Les titres executoires en alsace-moselle: Une importante evolution jurisprudentielle

Par un arrêt rendu le 25 juin 2020, relatif aux titres exécutoires en Alsace-Moselle, la Cour de cassation a opéré un véritable revirement jurisprudentiel.

Pour mémoire, la Cour de cassation avait antérieurement considéré, au visa de l’article L. 111-5 du Code des procédures civiles d’exécution, que les actes notariés d’Alsace-Moselle ne peuvent servir de titre exécutoire que s’ils ont pour objet le paiement d’une somme déterminée et non pas seulement déterminable et si le débiteur consent à l’exécution forcée immédiate (Cass. 1re civ., 6 avr. 2016, n° 15-11077, Cass. 3e civ., 18 mai 2017, n° 16-14671, Cass. 2e civ., 19 oct. 2017, n° 16-19675, Cass 2e civ., 19 oct. 2017, n° 16-26413, Cass. 2e civ., 22 mars 2018, n° 17-10635).

La Cour de cassation interprétait alors de façon stricte l’article L. 111-5 du Code des procédure civiles d’exécution, qui disposait, avant sa modification datant de mars 2019, que « constituent des titres exécutoires les actes établis par un notaire de ces trois départements ou du ressort des cours d’appel de Colmar et de Metz lorsqu’ils sont dressés au sujet d’une prétention ayant pour objet le paiement d’une somme d’argent déterminée ou la prestation d’une quantité déterminée d’autres choses fongibles ou de valeurs mobilières et que le débiteur consent dans l’acte à l’exécution forcée immédiate ».

Puis, l’article L. 111-5 du Code des procédures civiles d’exécution a été modifié par la loi du 23 mars 2019, le législateur ayant souhaité rapprocher les règles de droit local de celles applicables en Vieille France. Depuis l’entrée en vigueur de la nouvelle version de l’article L. 111-5 précité, le 25 mars 2019, constituent des titres exécutoires en Alsace Moselle, « les actes établis par un notaire de ces trois départements lorsqu'ils sont dressés au sujet d'une prétention ayant pour objet le paiement d'une somme d'argent déterminée ou déterminable, ou la prestation d'une quantité déterminée ou déterminable d'autres choses fongibles ou de valeurs mobilières, et que le débiteur consent dans l'acte à l'exécution forcée immédiate ».

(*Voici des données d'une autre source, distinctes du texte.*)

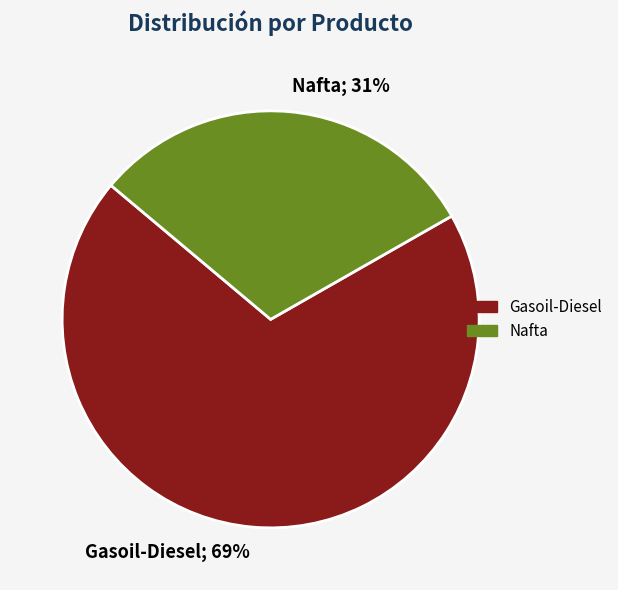

How many slices are in this pie chart?

2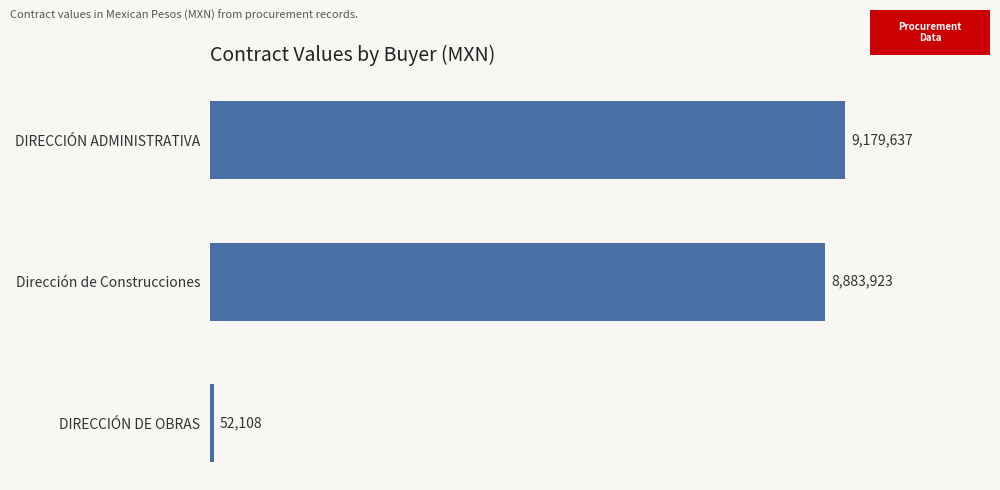

What is the average value?

6038556.0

Une controverse doctrinale et jurisprudentielle est alors née au sujet des actes notariés de prêt signés avant l’entrée en vigueur de la nouvelle version de l’article L. 111-5 du Code des procédures civiles d’exécution. Fallait-il continuer à faire une application stricte de l’ancienne version de l’article L. 111-5 du Code des procédures civiles d’exécution (exigence d’une créance déterminée), ou pouvait-on adopter une conception plus extensive en la matière, et interpréter les actes notariés de prêt conclus avant le 25.03.19, à la lumière de l’évolution textuelle ?

Désormais, la Cour de cassation a tranché la question et a décidé, pour les actes soumis à l’ancienne version de l’article L. 111-5 du CPCE, de « rapprocher les règles applicables en droit local de celles du droit général et de considérer que constitue un titre exécutoire, au sens de l’article L. 111-5, 1, du code des procédures civiles d’exécution, alors applicable [contrat de prêt signé en l’espèce en février 2000], un acte notarié de prêt qui mentionne, au jour de sa signature, outre le consentement du débiteur à son exécution forcée immédiate, le montant du capital emprunté et ses modalités de remboursement permettant, au jour des poursuites, d’évaluer la créance dont le recouvrement est poursuivi ».

Ainsi, la Cour de cassation a actuellement adopté une conception très extensive de la notion de créance « déterminée » - car le texte applicable reste bien, et ce très logiquement, l’ancienne version de l’article L. 111-5 du CPCE applicable aux contrats conclus avant le 25.03.19 - , puisqu’une telle créance sera considérée comme « déterminée » même si l’on peut seulement l’ « évaluer » au jour des poursuites en fonction des modalités de remboursement indiquées dans l’acte.